The late Israeli politician and foreign minister Abba Eban used to say, “The Palestinians never miss an opportunity to miss an opportunity.” Boy, did he have that right.

Secretary of State John Kerry, left, meets Palestinian President Mahmoud Abbas in Ramallah on Dec. 12. (Brian Snyder/Pool photo via AP)

Consider this Jerusalem Post story:

The Palestinian Authority reiterated Monday its refusal to recognize Israel as a Jewish state. The announcement came in response to statements attributed to Justice Minister Tzipi Livni to the effect that the PA is ready to recognize Israel as a Jewish state. . . .

Lvini told Senior Citizens Minister Uri Orbach (Bayit Yehudi) that he should “expect to be surprised” regarding the PA’s willingness to recognize Israel as a Jewish state. Livni was reacting to Orbach’s assertion that the Palestinians would never accept Israel as a Jewish state. But Erekat, head of the PA negotiating team, told the Voice of Palestine radio station that the Palestinians would not recognize Israel as a Jewish state. Erekat said that the Palestinians had already recognized Israel in 1993.

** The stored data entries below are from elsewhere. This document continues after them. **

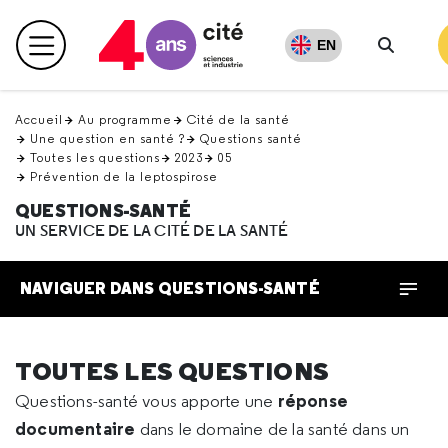
Retour
en
EN
Menu principal
haut
Recher
Accueil
Au programme
Cité de la santé
Une question en santé ?
Questions santé
Toutes les questions
2023
05
Prévention de la leptospirose
QUESTIONS-SANTÉ
UN SERVICE DE LA CITÉ DE LA SANTÉ
NAVIGUER DANS QUESTIONS-SANTÉ
TOUTES LES QUESTIONS
réponse
Questions-santé vous apporte une
documentaire
dans le domaine de la santé dans un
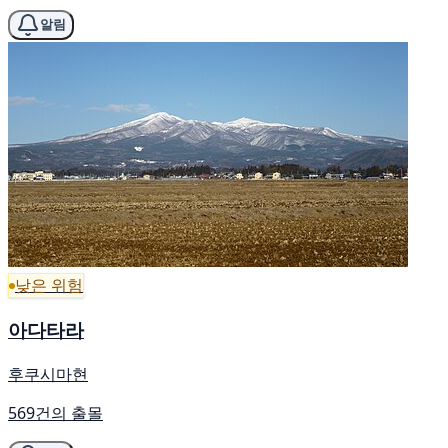
알림
낮은 위험
아다타라
후쿠시마현
569건의 출몰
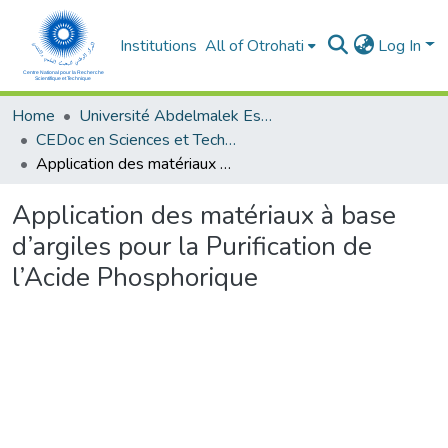
Institutions
All of Otrohati
Log In
Home
Université Abdelmalek Essaâdi - Tétouan
CEDoc en Sciences et Techniques et Sciences Médicales (CED - STSM)
Application des matériaux à base d’argiles pour la Purification de l’Acide Phosphorique
Application des matériaux à base
d’argiles pour la Purification de
l’Acide Phosphorique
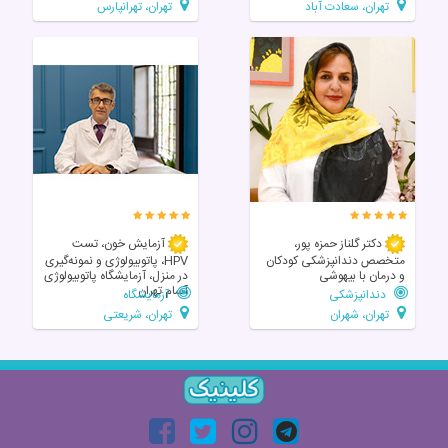
تهران، سعادت آباد
تهران، تهرانپارس
دکتر گلناز حمزه پور،
آزمایش خون، تست
متخصص دندانپزشکی کودکان
HPV، پاتوبیولوژی و نمونه‌گیری
و درمان با بیهوشی
در منزل، آزمایشگاه پاتوبیولوژی
آسام تهران
دندانپزشکی
آزمایشگاه
تهران، شهران
تهران، شریعتی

“I told minister Livni in Munich recently that we won’t change our history, culture and religion,” Erekat said. “We are not going to recognize Israel as a Jewish state.”

This is a reminder that Secretary of State John Kerry is not alone in the fantasyland of peace processing. American liberals like to think that, if only Bibi Netanyahu were not Israel’s prime minister, peace would be at hand. In fact it doesn’t matter from the PA’s point of view who heads the government; it isn’t prepared to recognize Israel and give up the right of return (which would eradicate Israel as a Jewish state).

During the Bush administration it was Livni who, when added how many Palestinians might be given the “right of return” in an overall peace, replied, “Zero.” What Israel’s critics contend is the mind-set of a “right wing” government represents wide agreement across left and right in Israel.

Erekat’s explanation provides needed insight into the PA’s thinking. The right of return is a matter of religious belief with the Palestinians. The PA has been saying for decades that the right of return is nonnegotiable. This is not a bargaining position, Erekat says, but rather a matter of “history, culture, religion.” It stands to reason that, unless the PA comes to regard the right of return as simply a bargaining issue, one worth foregoing in exchange for a state, the Palestinians will have no state.

And that is where we have been for decades. The notion that, under Bill Clinton or at any point thereafter, we were “so close” to a deal is diplomatic mythology. So long as the PA refuses to give up (not merely pause) its goal to destroy the Jewish state, there can’t, by definition, be peace. Israel and the PA might negotiate over smaller but meaningful issues, or at some point the Israelis may consider pulling back to a line that leaves major settlement blocs within Israel, but “peace” is largely in the Palestinians’ hands. Until then, Kerry (as Obama seems to understand, judging from the short shrift in the SOTU given to the topic) is wasting his time.